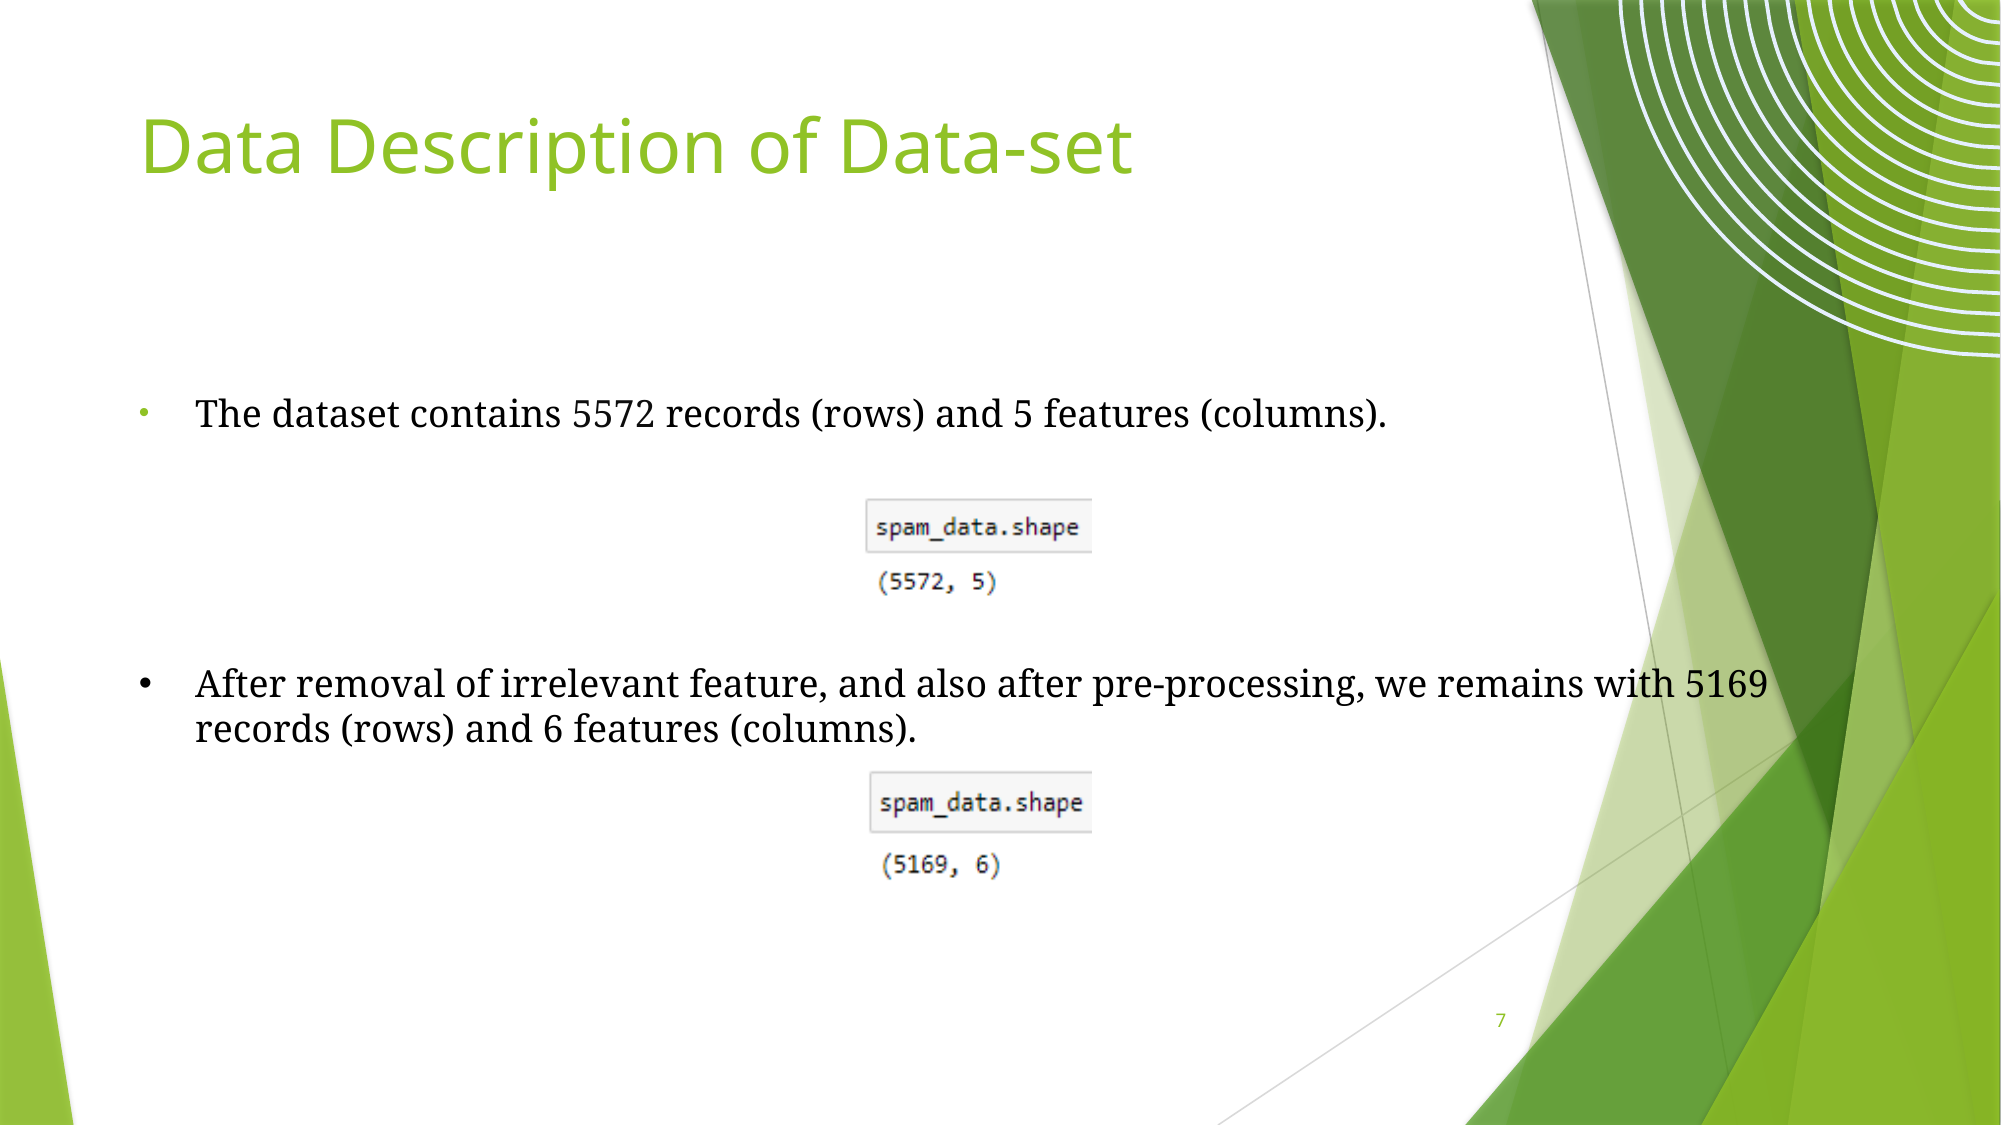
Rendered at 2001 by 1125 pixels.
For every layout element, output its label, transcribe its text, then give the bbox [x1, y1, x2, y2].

slide_number 7 [1409, 991, 1522, 1051]
title Data Description of Data-set [124, 91, 1875, 367]
picture [861, 484, 1092, 613]
list The dataset contains 5572 records (rows) and 5 features (columns). After removal of irrelevant feature, and also after pre-processing, we remains with 5169 records (rows) and 6 features (columns). [124, 382, 1876, 936]
picture [861, 751, 1092, 900]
-=-=-=-=-
◆ **What is expected**
Everything from the line containing "For every layout" to the last line of the material above must be copied exactly, and only that.

◆ **Response**
For every layout element, output its label, transcribe its text, then give the bbox [x1, y1, x2, y2].

slide_number 7 [1409, 991, 1522, 1051]
title Data Description of Data-set [124, 91, 1875, 367]
picture [861, 484, 1092, 613]
list The dataset contains 5572 records (rows) and 5 features (columns). After removal of irrelevant feature, and also after pre-processing, we remains with 5169 records (rows) and 6 features (columns). [124, 382, 1876, 936]
picture [861, 751, 1092, 900]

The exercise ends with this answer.